@smaragdus:Well, it's a bit of a digression, but I don't think I would disagree with much of what you say there. I mean, look at
The Royal Society's motto "Nullius in verba" - which is taken to mean
"take nobody's word for it" - yet it doesn't stop them from issuing edicts of "scientific" hypothetical dogma, signed apparently by lots of their members.
That would seem to be
3 (three!) logical fallacies right there:
- argumentum ad ignorantiam (forwarding a proposition without any certain proof).
- argumentum ad populum (appeal to the people/consensus, popular sentiment - appeal to the majority; appeal to loyalty).
- argumentum ad verecundiam (appeal to authority; conventional propriety).

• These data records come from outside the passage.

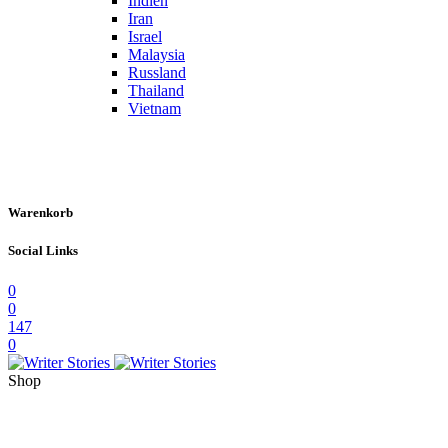
Indien
Iran
Israel
Malaysia
Russland
Thailand
Vietnam
Warenkorb
Social Links
0
0
147
0
Shop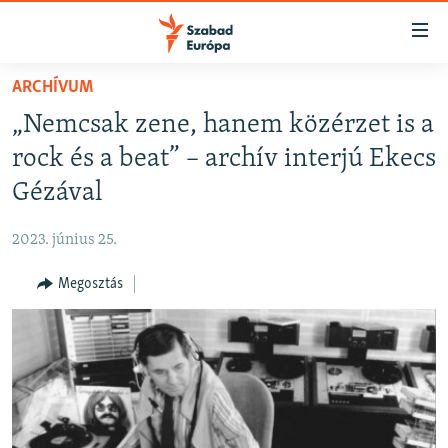
Akadálymentes
mód
Ugrás
ARCHÍVUM
a
NAPIRENDEN
„Nemcsak zene, hanem közérzet is a
fő
AKTUÁLIS
oldalra
rock és a beat” – archív interjú Ekecs
FELIRATKOZÁS
PODCASTOK
Ugrás
Gézával
a
VIDEÓK
tartalomjegyzékre
2023. június 25.
Spotify
ELEMZŐ
Ugrás
a
Megosztás
NER15
Feliratkozás
keresésre
SZABADON
TÁRSADALOM
DEMOKRÁCIA
A PÉNZ NYOMÁBAN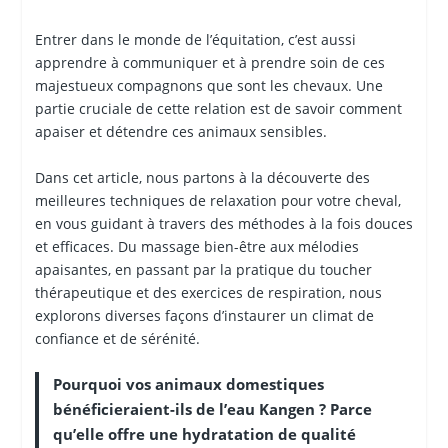
Entrer dans le monde de l’équitation, c’est aussi
apprendre à communiquer et à prendre soin de ces
majestueux compagnons que sont les chevaux. Une
partie cruciale de cette relation est de savoir comment
apaiser et détendre ces animaux sensibles.
Dans cet article, nous partons à la découverte des
meilleures techniques de relaxation pour votre cheval,
en vous guidant à travers des méthodes à la fois douces
et efficaces. Du massage bien-être aux mélodies
apaisantes, en passant par la pratique du toucher
thérapeutique et des exercices de respiration, nous
explorons diverses façons d’instaurer un climat de
confiance et de sérénité.
Pourquoi vos animaux domestiques
bénéficieraient-ils de l’eau Kangen ? Parce
qu’elle offre une hydratation de qualité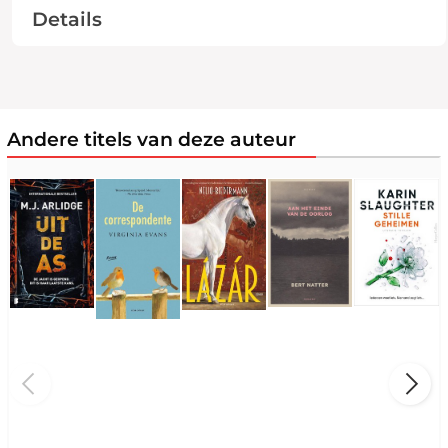
Details
Andere titels van deze auteur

Fascism loves an appeal to the consensus. The German Population in 1939 was estimated as approx. 80,600,000 people (i.e., before they started killing off their Jewish citizens wholesale). Apparently the Germans were right behind their Führer to a man. One wonders:
They couldn't possibly all have been mistaken, could they?Regarding science, a bloke called Eisenhower nailed it in 1961:
In those notes, Haapala also writes (my emphasis):
In his farewell address to the Nation in 1961, President Eisenhower cautioned against the power of money from the government in influencing scientific research, and the “danger that public policy could itself become captive of a scientific-technological elite.” Andrew Montford has articulated how this danger comes about. Please see links under “Politicizing Scientific Organizations” and Article # 1.
.
-IainB
But I'm still curious as to what
@Tuxman might have been getting at re the 2 potentially "contrary truths" he seemed to be referring to.